An diesem Nachmittag – irgendwann Mitte Dezember 1805 – treibt sie die Strömung auf einer riesigen, weiten Wasserfläche unter der brennendheißen Äquatorsonne entlang, in den Bäumen singen laut die Vögel, Insekten summen in Ohren, Augen und Nasen, als Frair plötzlich hochfährt und wie ein Trunkenbold im Delirium tremens loskreischt. Er hält das nicht mehr aus, brüllt er. Die Hitze, das Fieber, den Gestank nach Tod. Amadi und seine Leutesehen weg, M’Keal beugt sich über den tobenden Soldaten und versucht, ihn zu beruhigen. Aber vergebens.
So viele Schrecken hat er durchgemacht, im Gefängnis, auf Goree, auf dem Marsch, so viele Krankheiten nagen an ihm, aber was Frair schließlich den Rest gibt, ist, daß er von dem Guineawurm
Dracunculus medinensis
befallen ist. Schmerzhaft, ekelerregend, aber normalerweise keine große Sache. Der Entdeckungsreisende selbst quält sich gerade durch seine zweite Infektion, und Martyn hat sich erst vor zwei Wochen so ein Vieh aus dem Bein gezogen.

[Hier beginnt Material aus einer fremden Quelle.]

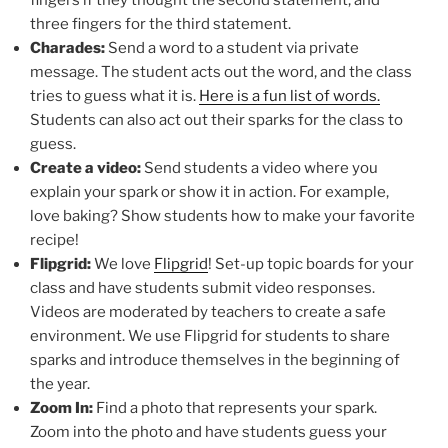
fingers if they thought the second statement, and
three fingers for the third statement.
Charades:
Send a word to a student via private
message. The student acts out the word, and the class
tries to guess what it is.
Here is a fun list of words.
Students can also act out their sparks for the class to
guess.
Create a video:
Send students a video where you
explain your spark or show it in action. For example,
love baking? Show students how to make your favorite
recipe!
Flipgrid:
We love
Flipgrid
! Set-up topic boards for your
class and have students submit video responses.
Videos are moderated by teachers to create a safe
environment. We use Flipgrid for students to share
sparks and introduce themselves in the beginning of
the year.
Zoom In:
Find a photo that represents your spark.
Zoom into the photo and have students guess your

Für Frair jedoch ist der Gedanke an das blinde Wesen – diesen Wurm, der da in ihm lebt und gedeiht, sein Fleisch auffrißt, ihm ins Blut pißt und kackt – einfach unerträglich.
Am Vortag war ein Furunkel in seiner linken Kniekehle aufgeplatzt; Mungo machte ihm mit einer Überdosis
fou
etwas Mut, um dann die Wunde zu reinigen und zu behandeln. In der feuchten Knospe der offenen Wunde, blaß wie Bauchfleisch, ringelte sich das hintere Ende eines weiblichen Guineawurms und tat dort, was die Natur von ihm erwartete: anschwellen, gebären und ausstoßen von Millionen winziger Larven ins Fruchtwasser des Eiters. Mungo hielt den sichtbaren Teil des Parasiten behutsam fest und wand ihn um ein Stöckchen; dann bückte er sich, um sich die Hände im Fluß zu waschen. Und das war’s auch schon: er hatte getan, was er konnte, um Frairs mißlichen Zustand zu lindern. Weder entfernen noch töten konnte er den Wurm, dessen etwa ein Meter langer Körper tief im Bindegewebe von Frairs Unterschenkel eingebettet war, eng zusammengerollt wie Garn auf einer Spule. Ganz langsam, Stück für Stück, mußte man ihn herausziehen, indem man ihn auf das Holz aufrollte, drei bis fünf Zentimeter pro Tag. Falls er aber riß und im Bein abstarb, würde er unwiederbringlich dort verfaulen, und die Gangräne würde Frair umbringen.
In seinem Elend, seinem Ekel und seiner Angst begeht Frair die große Dummheit, daß er das kleine Hölzchen, das an seinem Knie befestigt ist, abreißt und damit den Wurm durchtrennt. Einen Moment lang reagiert niemand, und der Lärm, der ihnen seit dem Dibbie-See um die Ohren schlägt, tost durch die Stille. Endlich stößt M’Keal einen Pfiff aus – scharf und kurz, wie nach einem Hund oder in Bewunderung eines erfolgreichen Anglers –, und Amadi spuckt sich in die Hände, was angeblich Glück bringt. Mungo, der von Frairs Ausbruch überrascht wurde, steht nur über ihm und sieht in die Wunde, die wie ein offener Mund glänzt. Dann schüttelt er den Kopf und wendet sich ab.
Ein Anhalten, um ihn zu begraben, kommt natürlich nicht in Frage. Am Weihnachtstag (oder so ungefähr; der Entdeckungsreisende hat bei dem chaotischen Gewirr seiner Aufzeichnungen das genaue Datum aus den Augen verloren) wird Frair, von oben bis unten mit Fliegen übersät, offiziell für tot erklärt. Als Hauptmann und Leiter der Expedition murmelt Mungo ein paar Worte über der Leiche, ehe er sie den gelben Fluten des Niger übergibt, den Tigerbarschen, Schildkröten und Krokodilen.